Remote Woodman school struggles with minimal internet speeds
High-speed internet is something many of us take for granted. After hearing what one isolated Montana school deals with, you may think twice before ever complaining about slow internet again.
NBC Montana found out about a connectivity problem at Lolo’s Woodman School. Once we told lawmakers, something started to change.
Remember the sound of old dial-up internet? It may not sound the same, but kids at Woodman School near Lolo are working with the same internet speeds many of us remember from 25 years ago.
“You have to learn your patience if you want to be able to do this,” 9-year-old student Aspen told us.

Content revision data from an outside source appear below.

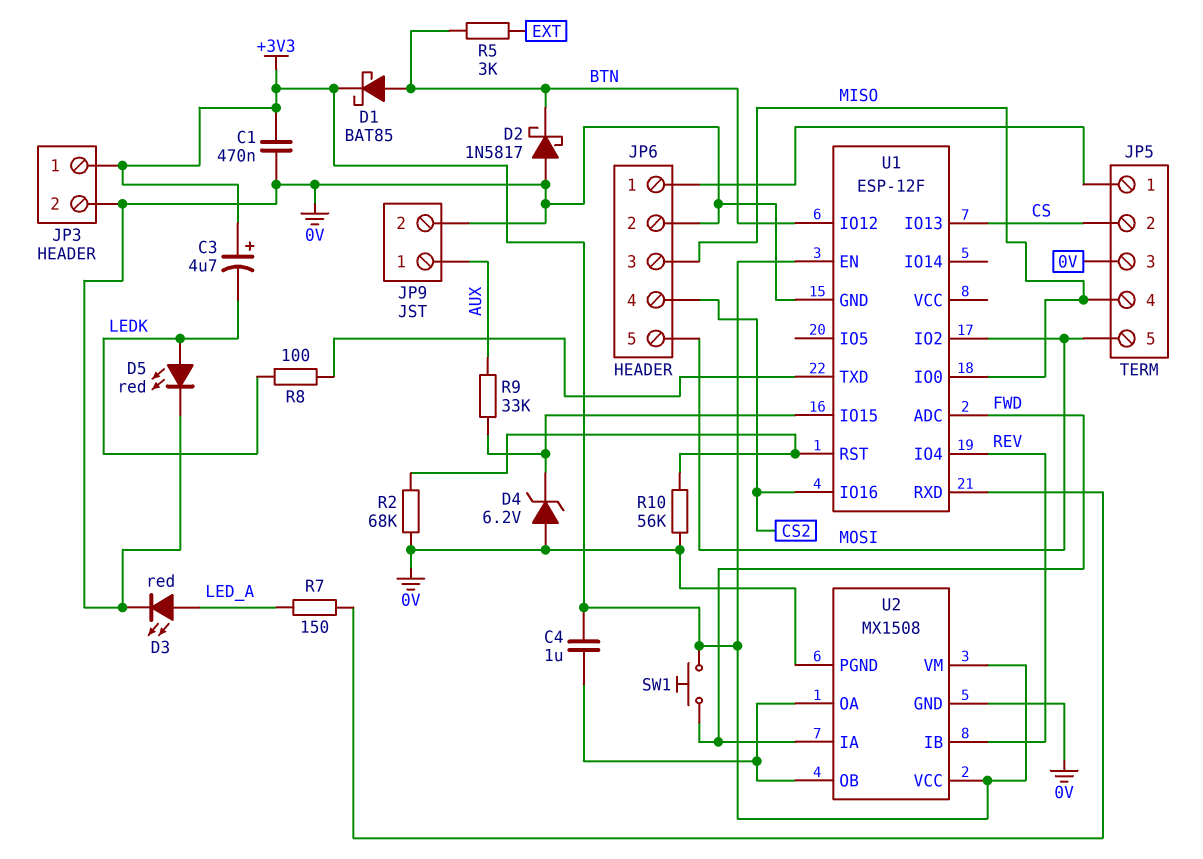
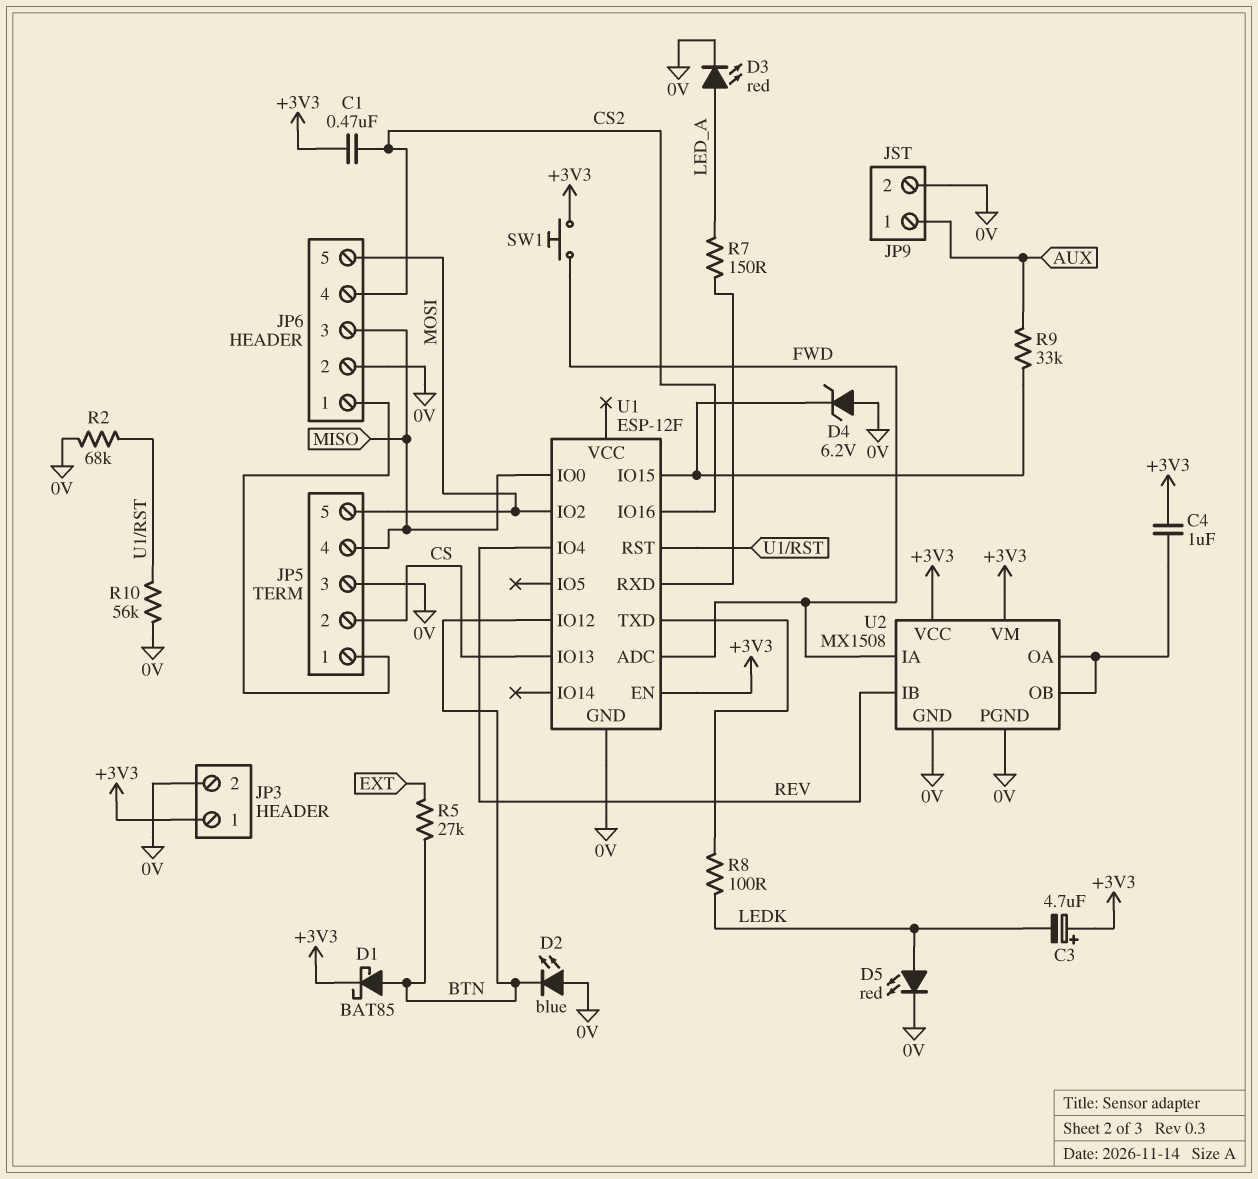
C1: 470nF (+3V3, 0V) -> 470nF (+3V3, CS2)
D2: schottky 1N5817 (A 0V, K BTN) -> LED blue (A 0V, K BTN)
R5: 3k (BTN, EXT) -> 27k (BTN, EXT)

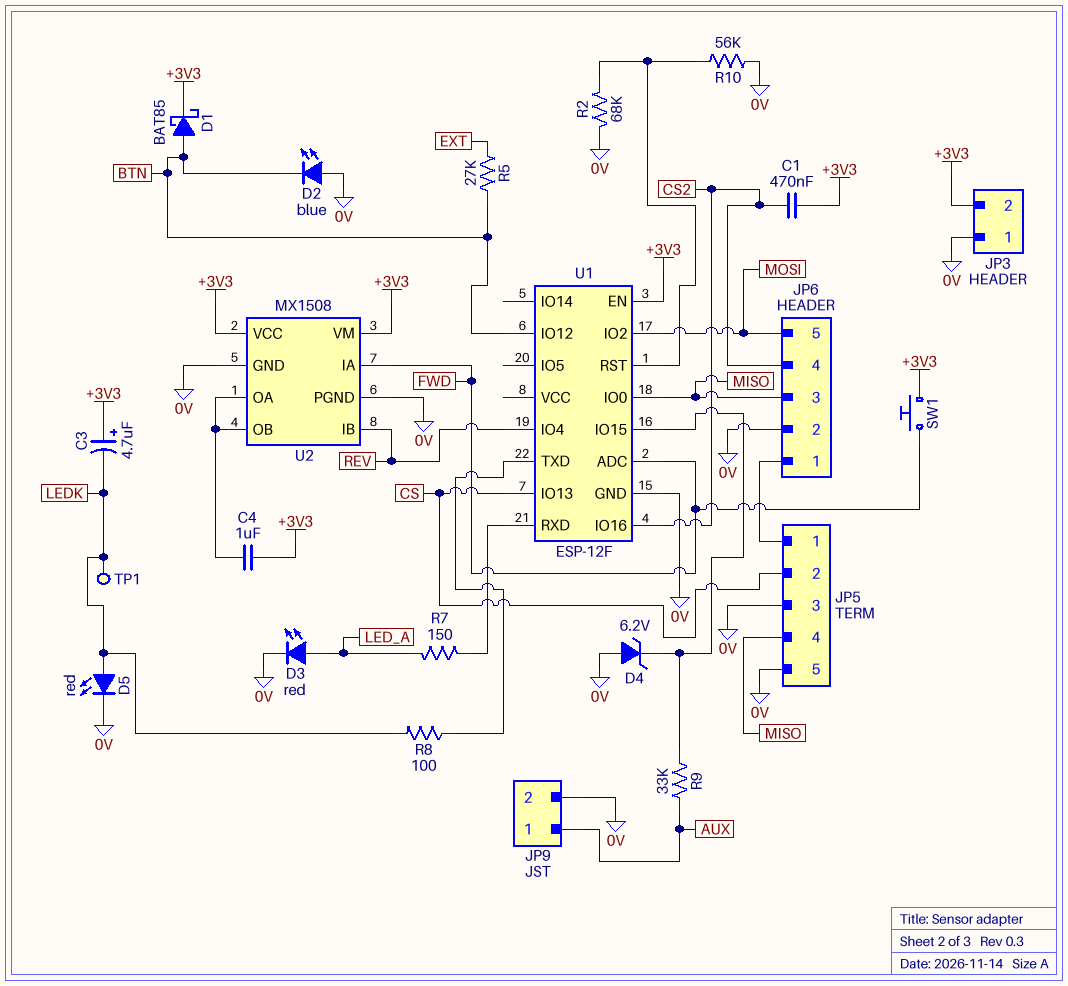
JP3 pin 1: +3V3 -> 0V
JP3 pin 2: 0V -> +3V3
JP5 pin 5: MOSI -> 0V
TP1: none -> test point (LEDK)

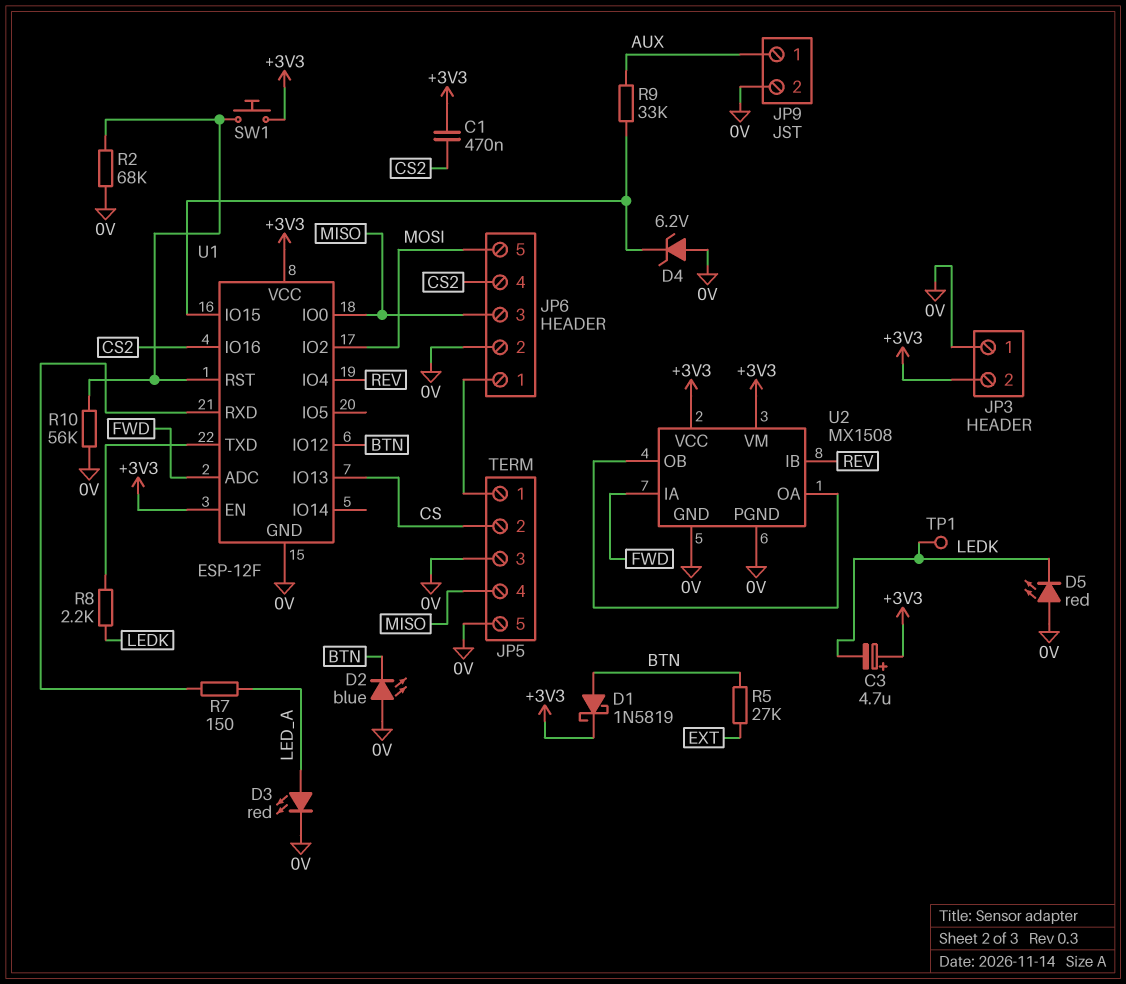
C4: 1uF (+3V3, U2/OA) -> none
D1: schottky BAT85 (A BTN, K +3V3) -> schottky 1N5819 (A BTN, K +3V3)
D5: LED red (A LEDK, K 0V) -> LED red (A 0V, K LEDK)
R8: 100 (LEDK, U1/TXD) -> 2.2k (LEDK, U1/TXD)
SW1: button (+3V3, FWD) -> button (+3V3, U1/RST)
U1 pin VCC: none -> +3V3

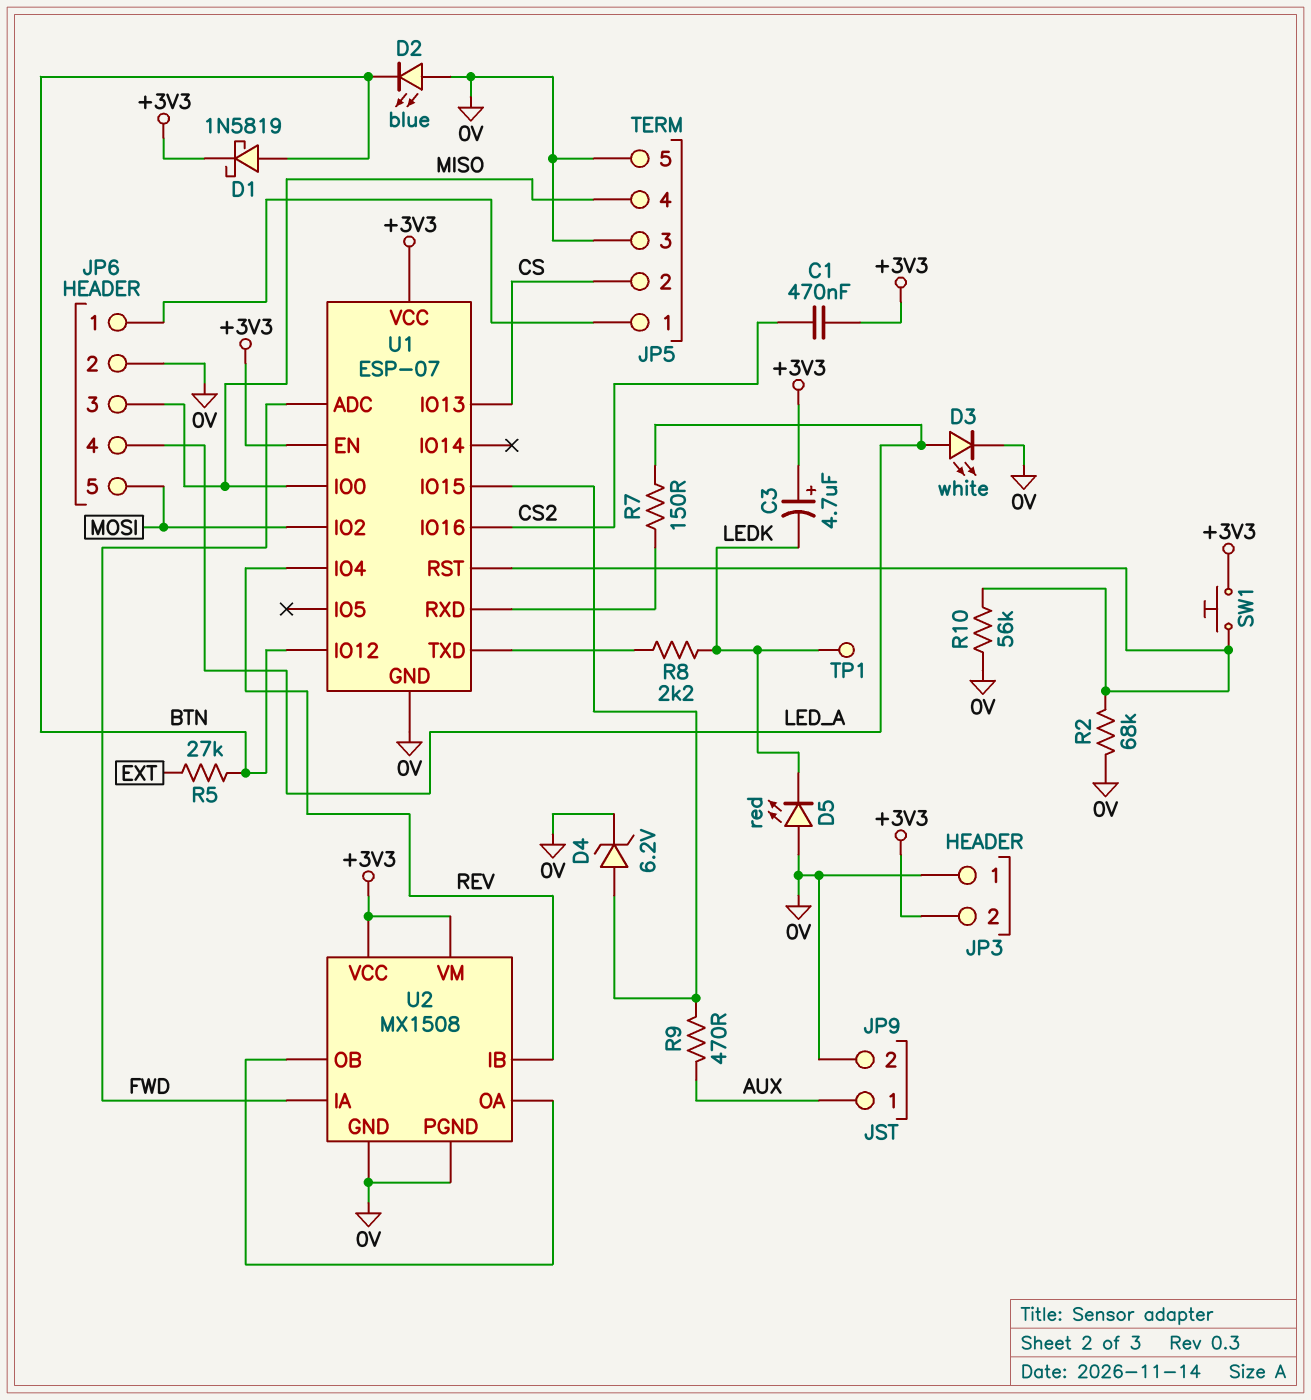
D3: LED red (A LED_A, K 0V) -> LED white (A LED_A, K 0V)
D4: zener 6.2V (A 0V, K U1/IO15) -> zener 6.2V (A U1/IO15, K 0V)
JP6 pin 4: CS2 -> LED_A
R9: 33k (AUX, U1/IO15) -> 470 (AUX, U1/IO15)
U1: ESP-12F -> ESP-07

Teachers are beyond frustrated.
“We tried to use a simple website called ezbib.com to write bibliographies, and it froze up in the lesson,” teacher Neil Murray told us. “And before you know it I’ve got the kids bouncing around the room because I’m freezing up trying to teach.”
Right now the school’s on a DSL line that runs from Lolo, but it’s shared. As the line moves up the road every person using the internet along the way takes away a piece of the pie — or speed, in this case.
“We’ve been almost 25 minutes now, and half the kids — not even half — are able to use the internet,” supervising teacher Kelly Hoover told us one afternoon during a lesson.
The FCC says schools should run 1 megabits per second per student. That means Woodman should have internet speeds of 36 Mbps. It’s typically less than 1 percent of that.
“Can you even imagine?” asked Hoover. “Our kids go through eighth grade. By the time they leave here they go into the big schools in Missoula. Everybody sitting in a desk around them is going to be internet savvy.”
The school has to pay to bus students into Lolo to take online standardized tests in an unfamiliar environment.
“To have to load up students on to a bus to go into Lolo and use their computer lab is kind of discouraging,” Murray said. “And that says to them we’re not good enough.”
That’s part of why Gov. Steve Bullock signed a law that created a state match for federal broadband funds. But a planned CenturyLink fiber-optic line up Highway 12 never happened. The FCC required documentation about the proposal; CenturyLink wouldn’t supply it, and the project died.
So the school started a letter-writing campaign. One student wrote, “My class wants to be like other kids that live in the city.”
“It shows them that students in rural America have less opportunity, and really, internet should be something that brings opportunity to places like rural America,” Murray said.
The school heard nothing. So NBC Montana called Sen. Jon Tester’s office. Days after our call, Tester and Bullock wrote to the FCC chairman. Their letter demands the agency do something to stop rural schools like Woodman from getting left behind.
“We’re in the 21st century. Our kids need to have a 21st century education if they’re going to compete in this economy that we have,” Tester said. “Making sure they have adequate broadband is a big part of those educational opportunities. To have a grant turned away because of governmental red tape is exactly what’s wrong with Washington, D.C. And we’re willing to work with Chairman Pai to make sure this grant gets out to a place that really needs it, and that’s the Lolo school system. Let’s fix a wrong and make it right.”
“It’s just frustrating because, in the end, it’s about the kids,” Woodman IT specialist Jeff Crews told us. “We just want adequate balance for our students so they can do the things that they’re doing 10 miles down the road.”
For now, these kids wait not only for their internet browsers but for the federal government.
As of Thursday afternoon the FCC hadn’t responded to Tester and Bullock’s letter. It’s not just Woodman. The nonprofit Education Superhighway says 38 fiber-optic projects in 17 states have been delayed or denied by the FCC.